THE DATA:
┌──
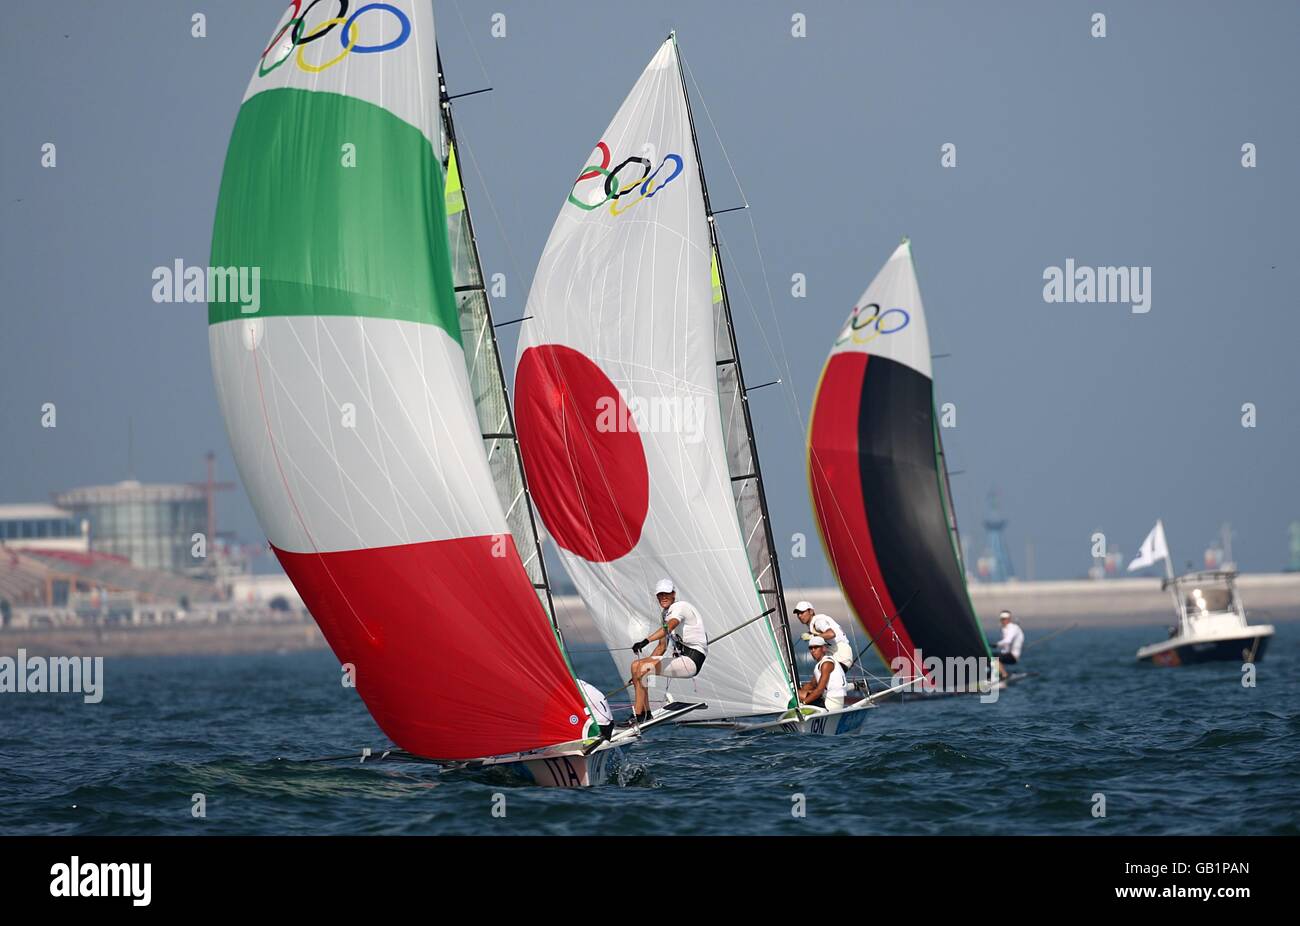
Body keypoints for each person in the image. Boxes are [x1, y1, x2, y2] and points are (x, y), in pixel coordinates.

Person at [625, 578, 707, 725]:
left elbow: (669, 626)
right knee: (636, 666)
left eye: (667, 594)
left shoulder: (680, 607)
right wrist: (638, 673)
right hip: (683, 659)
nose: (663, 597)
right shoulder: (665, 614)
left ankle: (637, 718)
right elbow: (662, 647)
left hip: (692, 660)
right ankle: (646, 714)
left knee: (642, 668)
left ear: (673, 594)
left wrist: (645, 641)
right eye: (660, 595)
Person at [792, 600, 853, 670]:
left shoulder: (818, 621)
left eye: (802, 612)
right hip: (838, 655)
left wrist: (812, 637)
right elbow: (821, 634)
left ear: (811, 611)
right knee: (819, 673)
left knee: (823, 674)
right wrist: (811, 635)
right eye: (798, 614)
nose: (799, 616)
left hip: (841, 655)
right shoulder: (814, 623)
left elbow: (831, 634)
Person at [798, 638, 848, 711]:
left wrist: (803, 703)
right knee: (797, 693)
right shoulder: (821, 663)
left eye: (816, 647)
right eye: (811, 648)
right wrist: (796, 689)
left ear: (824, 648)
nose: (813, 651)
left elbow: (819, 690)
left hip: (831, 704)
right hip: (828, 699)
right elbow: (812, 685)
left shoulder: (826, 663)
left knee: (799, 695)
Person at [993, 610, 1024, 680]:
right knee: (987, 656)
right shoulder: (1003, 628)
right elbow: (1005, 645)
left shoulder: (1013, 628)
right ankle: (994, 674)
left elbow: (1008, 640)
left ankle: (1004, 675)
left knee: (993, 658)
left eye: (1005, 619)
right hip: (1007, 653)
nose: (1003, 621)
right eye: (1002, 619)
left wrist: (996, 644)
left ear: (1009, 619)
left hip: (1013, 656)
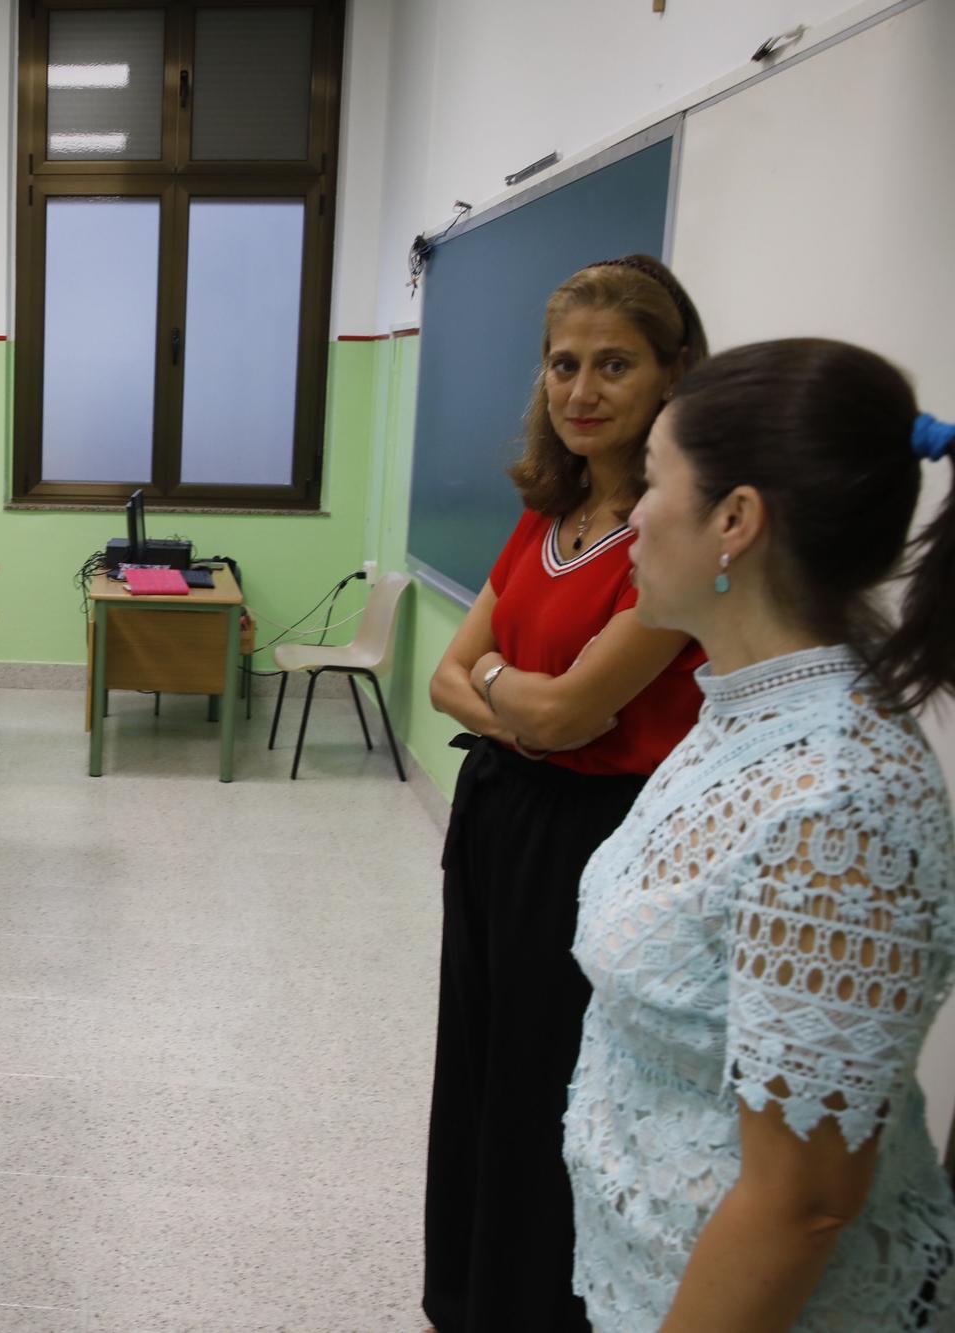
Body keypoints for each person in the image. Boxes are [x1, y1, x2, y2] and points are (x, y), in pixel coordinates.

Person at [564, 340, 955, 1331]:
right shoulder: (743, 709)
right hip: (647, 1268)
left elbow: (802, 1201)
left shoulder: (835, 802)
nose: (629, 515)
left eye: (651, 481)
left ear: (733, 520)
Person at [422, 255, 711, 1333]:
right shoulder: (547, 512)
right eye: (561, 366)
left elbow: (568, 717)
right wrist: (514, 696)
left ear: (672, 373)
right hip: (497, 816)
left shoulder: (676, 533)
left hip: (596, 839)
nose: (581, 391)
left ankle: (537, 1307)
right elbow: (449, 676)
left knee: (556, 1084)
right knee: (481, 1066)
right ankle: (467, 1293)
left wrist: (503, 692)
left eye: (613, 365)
└──
PROBLEM TO SOLVE: Every line from the one with "left ear: (673, 594)" through the last line of the data must be copied exactly. Leave the pictures out.

EXPECTED OUTPUT:
left ear: (673, 594)
left wrist: (645, 641)
right eye: (660, 595)
Person at [792, 600, 853, 670]:
left shoulder: (818, 621)
left eye: (802, 612)
right hip: (838, 655)
left wrist: (812, 637)
right elbow: (821, 634)
left ear: (811, 611)
right knee: (819, 673)
left knee: (823, 674)
right wrist: (811, 635)
right eye: (798, 614)
nose: (799, 616)
left hip: (841, 655)
right shoulder: (814, 623)
left elbow: (831, 634)
Person at [798, 638, 848, 711]:
left wrist: (803, 703)
right knee: (797, 693)
right shoulder: (821, 663)
left eye: (816, 647)
right eye: (811, 648)
right wrist: (796, 689)
left ear: (824, 648)
nose: (813, 651)
left elbow: (819, 690)
left hip: (831, 704)
right hip: (828, 699)
right elbow: (812, 685)
left shoulder: (826, 663)
left knee: (799, 695)
Person at [993, 610, 1024, 680]:
right knee: (987, 656)
right shoulder: (1003, 628)
right elbow: (1005, 645)
left shoulder: (1013, 628)
right ankle: (994, 674)
left elbow: (1008, 640)
left ankle: (1004, 675)
left knee: (993, 658)
left eye: (1005, 619)
right hip: (1007, 653)
nose: (1003, 621)
right eye: (1002, 619)
left wrist: (996, 644)
left ear: (1009, 619)
left hip: (1013, 656)
Body keypoints for each person in the image. Boxes are [x1, y1, x2, y2] and points are (x, y), in pixel coordinates.

Person at [564, 340, 955, 1331]:
right shoulder: (743, 709)
right hip: (647, 1268)
left elbow: (802, 1201)
left shoulder: (835, 802)
nose: (629, 515)
left eye: (651, 481)
left ear: (733, 520)
Person at [422, 255, 711, 1333]:
right shoulder: (547, 512)
right eye: (561, 366)
left elbow: (568, 717)
right wrist: (514, 696)
left ear: (672, 373)
right hip: (497, 816)
left shoulder: (676, 533)
left hip: (596, 839)
nose: (581, 391)
left ankle: (537, 1307)
right elbow: (449, 676)
left knee: (556, 1084)
right knee: (481, 1066)
right ankle: (467, 1293)
left wrist: (503, 692)
left eye: (613, 365)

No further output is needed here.